Putting the Genes in Genealogy

Double helix

Double helix (from: Mehmet Pinarci, creative commons license)

Science has come to the aid—at least potentially—of people searching for their ancestors and far-flung family members. Genealogists now can draw on the insights provided by genetic testing resources, the two most prominent of which are 23andMe and Ancestry.com, when exploring their family tree. All that’s needed is to order a kit from these organizations, spit into the test tube they send, mail it back, and in six to eight weeks you’ll receive an email with a private link to the results: your own, unique genome described and codified.

Of course, some cash has to change hands too. 23andMe charges $199 for its testing, and Ancestry.com charges $99. There’s an important reason for that price differential. Ancestry’s only interest is in the genealogical significance of your genetic information. 23andMe—which I used for my genetic test several years ago—didn’t start out to do family ancestry testing at all. When I joined, the focus was on health and research. The health component comes in with helping you understand the implications of your genetic risks for various diseases and conditions.

The research focus was what interested me. You may know that new drugs and treatments ordinarily must be tested in time-consuming, expensive clinical trials. When it comes to designing a trial for a disease with a genetic component, researchers may need to know whether a new drug, has different effects in people with different genetic profiles. If so, they must find a large number of people with those specific profiles in order to run their tests. Finding these people can take literally years. Often, they never identify enough suitable people and, after great effort and expense, the trial must be abandoned. A core idea of 23andMe was that having a preexisting database containing people’s genetic profiles would help researchers find people with specific genetic characteristics more quickly. A proof of concept was achieved in the area of Parkinson’s disease. In addition, through questionnaires, they find out much more about people with specific genetic profiles, too. That’s why I joined 23andMe, because I thought that database sounded like such an invaluable resource.

Other organizations also offer genetic testing, but Ancestry.com and 23andMe both have made a substantial commitment to developing useful genealogical tools and have the size advantage of more than a million members each. You don’t want to be like the first person to buy a FAX machine. “Cute, but what do you do with it?” You want as many potential connections as possible.

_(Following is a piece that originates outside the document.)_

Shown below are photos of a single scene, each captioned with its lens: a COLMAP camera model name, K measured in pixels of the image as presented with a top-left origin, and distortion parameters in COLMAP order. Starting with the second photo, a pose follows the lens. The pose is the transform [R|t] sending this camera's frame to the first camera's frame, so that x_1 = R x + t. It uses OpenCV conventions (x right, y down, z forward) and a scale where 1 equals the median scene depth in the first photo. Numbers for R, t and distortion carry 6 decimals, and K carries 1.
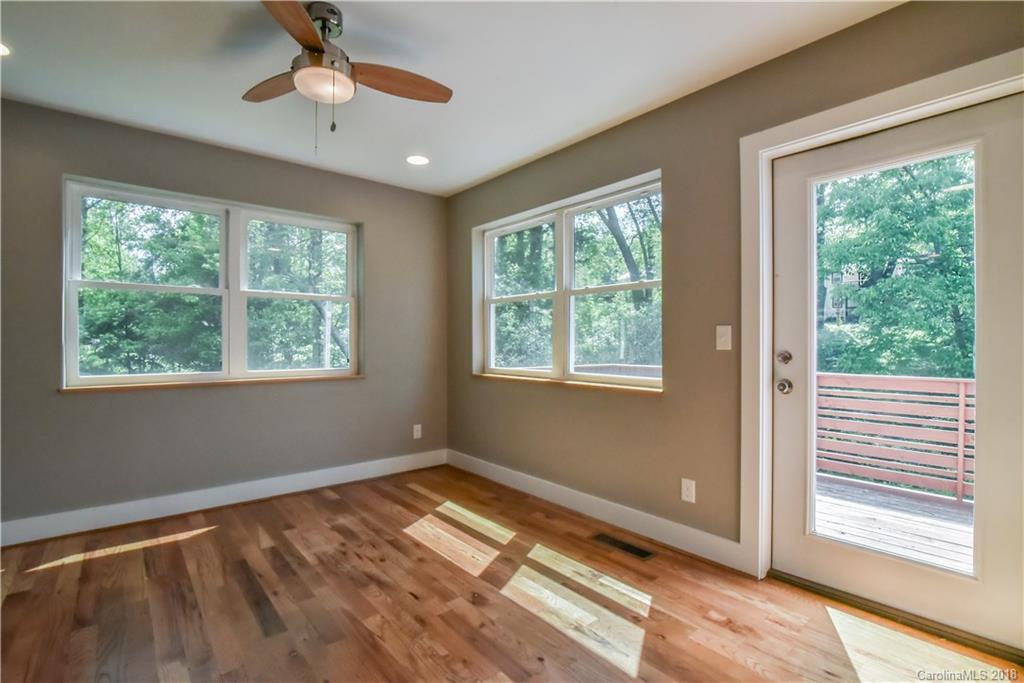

My DNA relatives from 23andMe include four people identified by genetics as my second cousins. Three of them are strangers to me, but they come from the parts of the country that certain family members are from, and their profiles mention specific family surnames. The fourth person is my second cousin who lives in Denver, whom I know well. That known relationship shows the system is working! 23andMe makes it easy to contact the others, and I’m hoping one of them can help clear up a mystery involving our specific shared ancestors. (Since I wrote this, I’ve confirmed one of these strangers is a second cousin, once removed. Now I can dig into a little Alabama family history with him.)

What you most hope for in making these contacts is that one of them is a determined genealogist too. A couple of years ago a stranger from Washington State contacted me via 23andMe, and we did indeed turn out to be distant cousins. He introduced me to other cousins in his line who’d done some family research. It’s been both fun and enlightening to share information and questions—and some answers—with them.